= William Orme (minister) =

Scottish Congregational minister and biographer

William Orme (1787–1830) was a Scottish Congregational minister, known as a biographer of Richard Baxter and other nonconformist figures.

==Life==
He was born at Falkirk, Stirlingshire, on 3 February 1787. His parents moved to Edinburgh, where in 1792 he began his education under a schoolmaster named Waugh. On 1 July 1800 he was apprenticed for five years to a wheelwright and turner.

His father died in October 1803. About this time Orme came under the influence of James Alexander Haldane, whose preaching at the Tabernacle in Leith Walk, Edinburgh, had attracted him. In October 1805 he was admitted by Robert Haldane as a student for the ministry at a seminary under George Cowie. The usual term of study was two years, but Orme's periods of study, interrupted by a preaching mission in Fife (1806), amounted to little more than a year in all. On 11 March 1807 he became pastor of the congregational church at Perth where he was ordained.

About 1809 he broke with Robert Haldane, in consequence of Haldane's adoption of Baptist views, and took part in the controversy that arose. He declined a call to the congregational church at Dundee. In the development of Scottish congregationalism he took an active part, especially aiding in the formation (1813) of the Congregational Union of Scotland, and in the establishment (1814) of a divinity hall at Glasgow.
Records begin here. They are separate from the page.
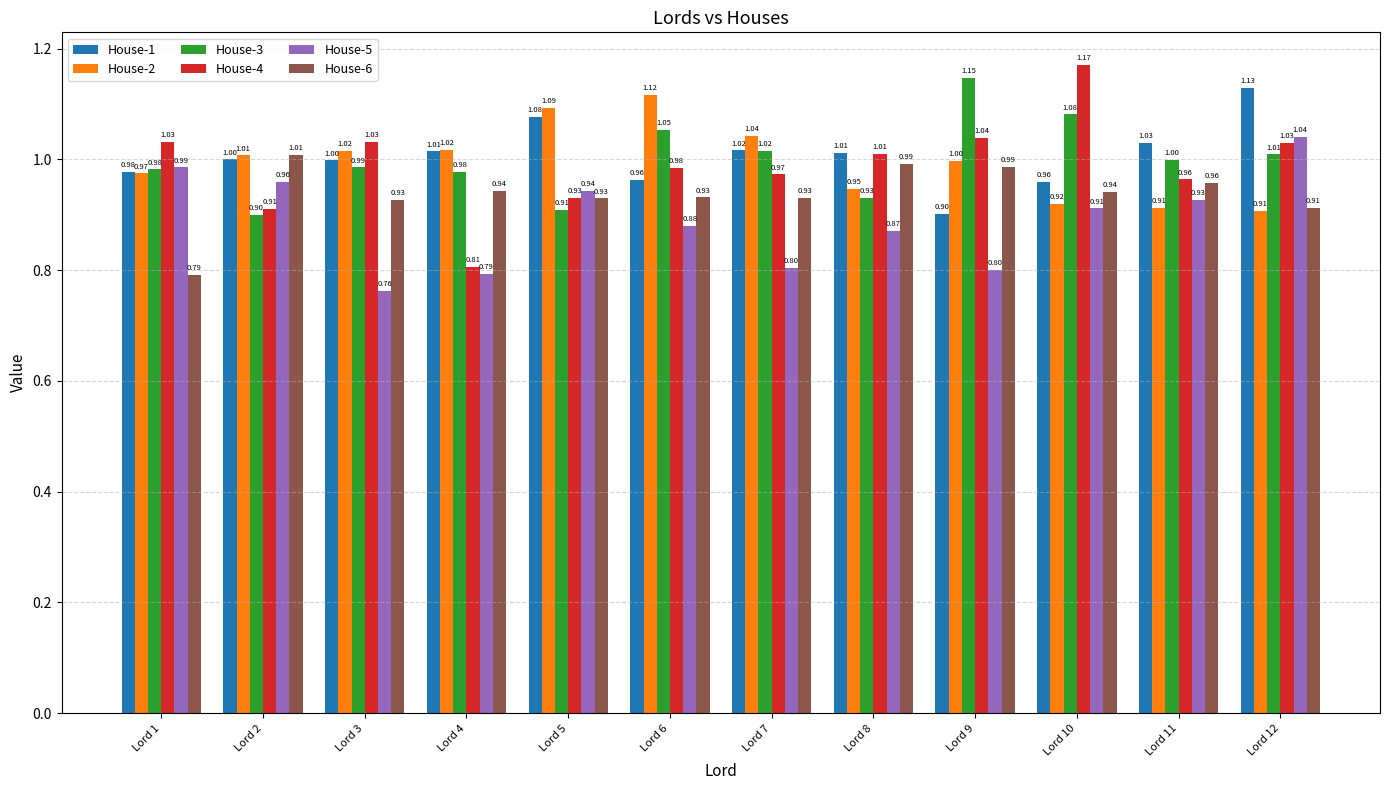

What are all the series names shown in the legend?

House-1, House-2, House-3, House-4, House-5, House-6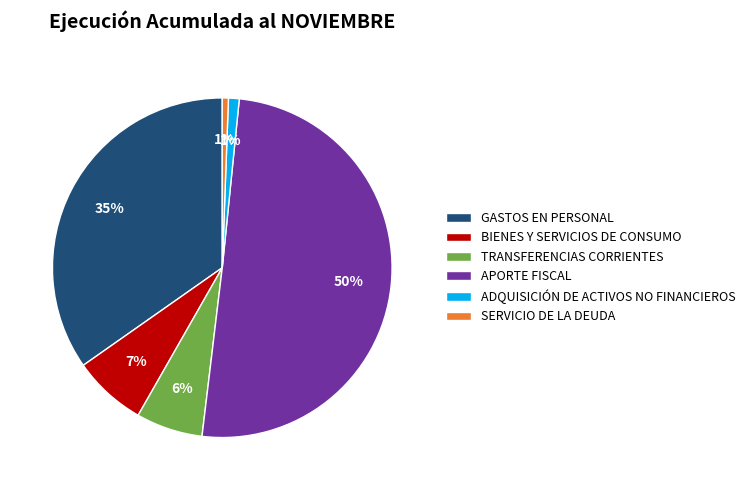

True or false: TRANSFERENCIAS CORRIENTES accounts for 1% of the total.

False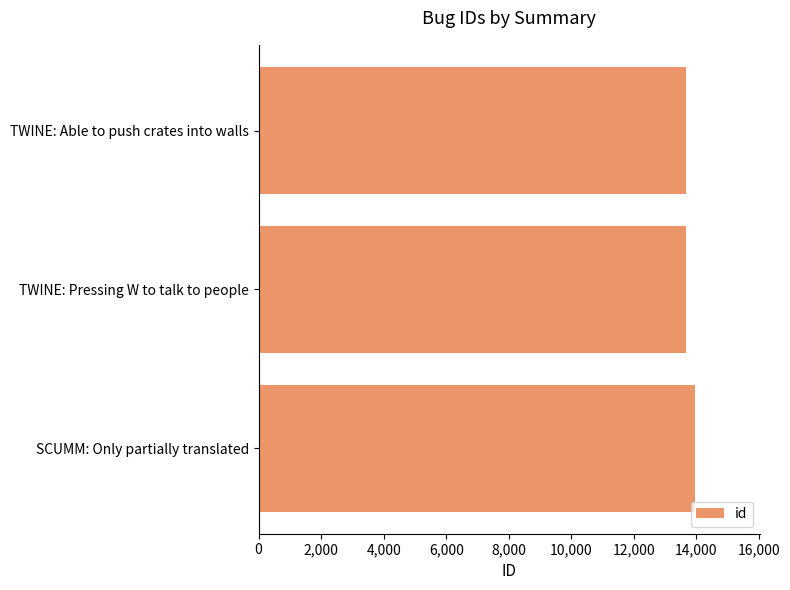

Are the bars horizontal?

Yes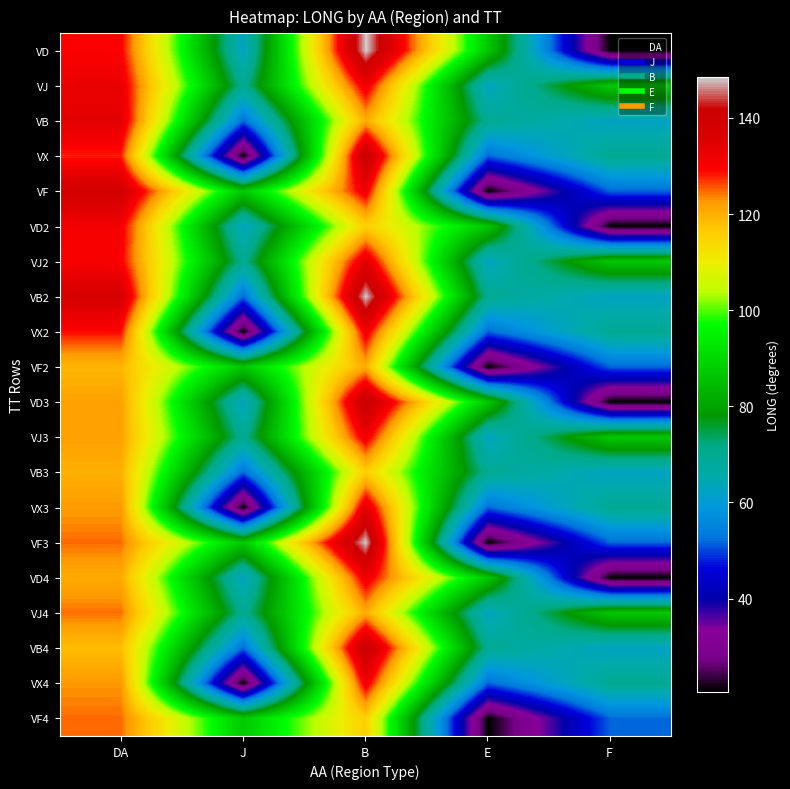

What is the difference between the highest and lowest values at E?

66.6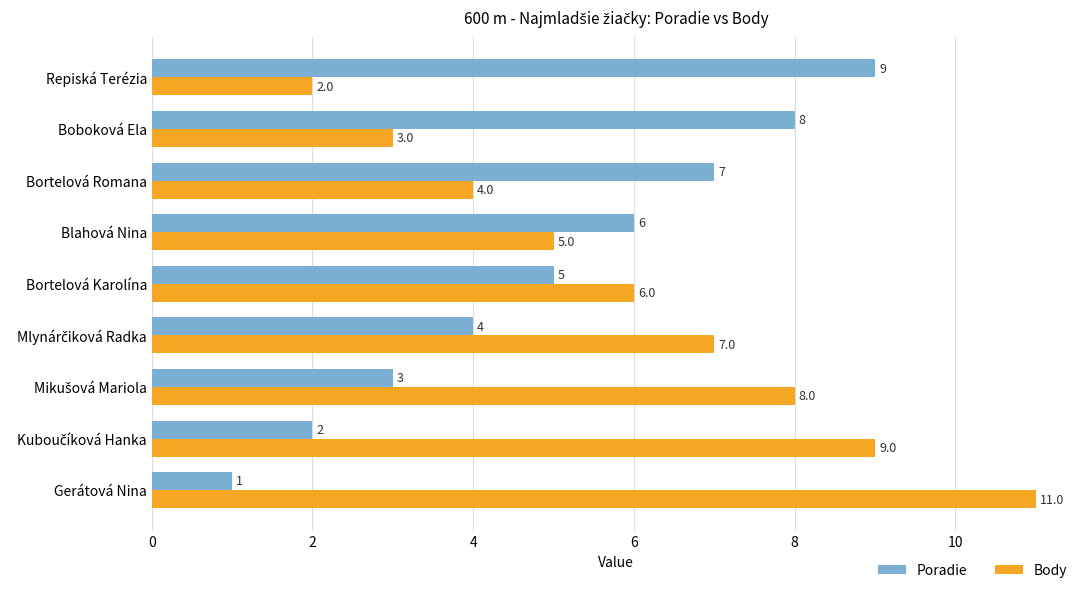

Which series has the largest total across all categories?

Body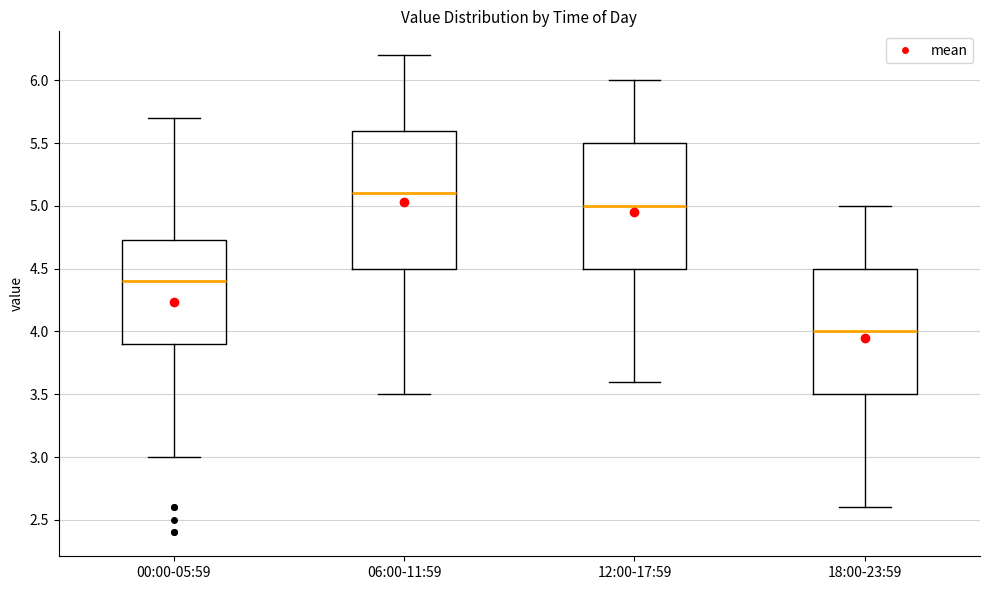

Where is the lower edge of the box for 18:00-23:59 on the y-axis? The values are not printed on the chart, so give them approximately, as read against the axis.

3.50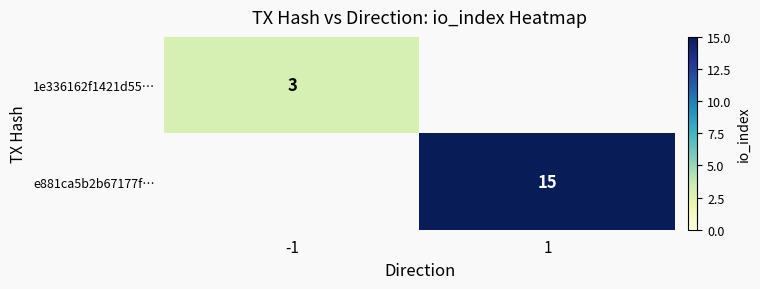

The e881ca5b2b67177f… series shows 20 at 1. True or false?

False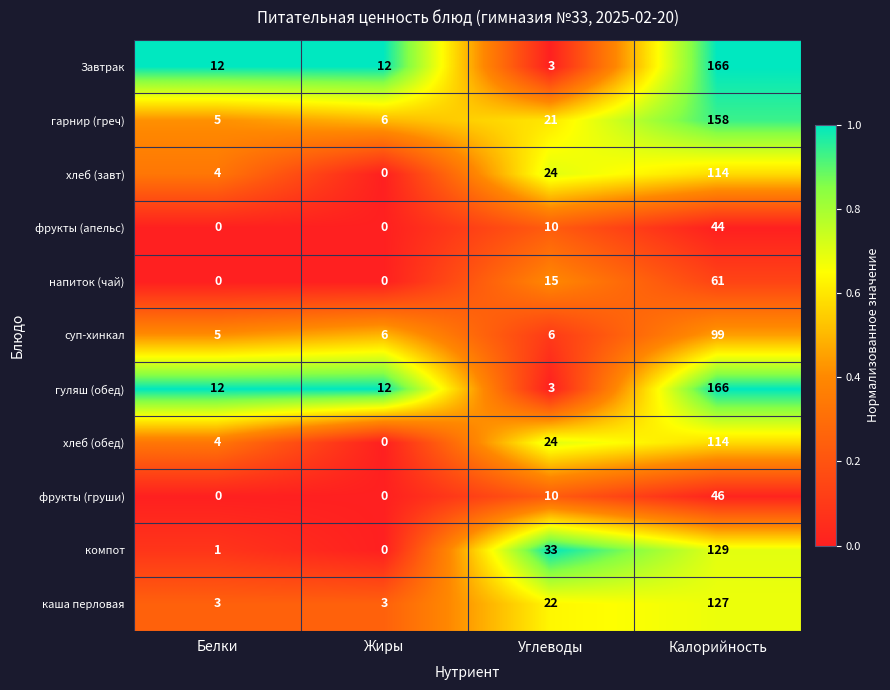

List the labels in order of гарнир (греч) value, largest first.

Калорийность, Углеводы, Жиры, Белки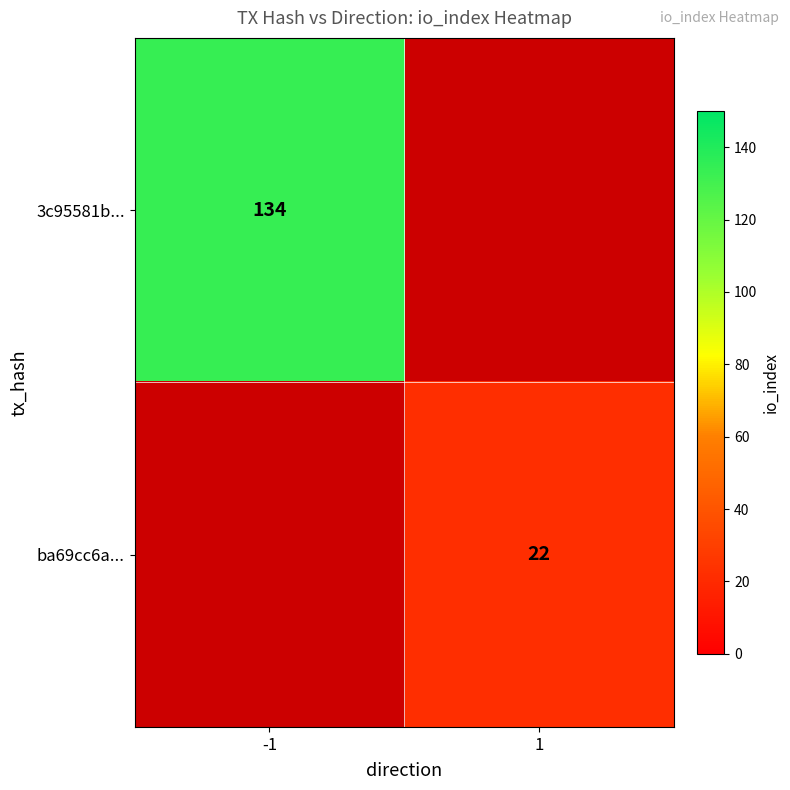

Is the value of ba69cc6a... at 1 greater than the value of 3c95581b... at -1?

No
On 7 October 1824, he became pastor of the congregational church at Camberwell Green, Surrey, and soon afterwards was elected foreign secretary of the London Missionary Society. He died in his prime on 8 May 1830, and was buried on 17 May at Bunhill Fields. His portrait, engraved by Thomson from a painting by Wildman, was published in the Evangelical Magazine for January 1830. He was twice married, and left a widow.

==Works==
He published, in addition to separate sermons and pamphlets:
- 'Memoirs of the Life, Writings, and Religious Connections of John Owen, D.D.,’ &c., 1820.
- 'Remarkable Passages in the Life of William Kiffin,’ &c., 1823.
- 'Bibliotheca Biblica ... List of Books on Sacred Literature, with Notices, Biographical, Critical,’ &c., Edinburgh, 1824.
- 'Memoirs, including … Remains of John Urquhart,’ &c., 1827, 2 vols.

Posthumous was:
- 'Life and Times of Richard Baxter,’ &c., 1830, 2 vols. This was partly printed at the time of his death; it was edited by Thomas Russell. It accompanied an edition of Baxter's 'Practical Works,’ begun by Orme in 1827. The second volume contains a detailed critique of Baxter's writings.

His two volumes on Richard Baxter were commended by Sir James Stephen. Andrew Thomson superseded him as a biographer of John Owen, and Joseph Ivimey for William Kiffin.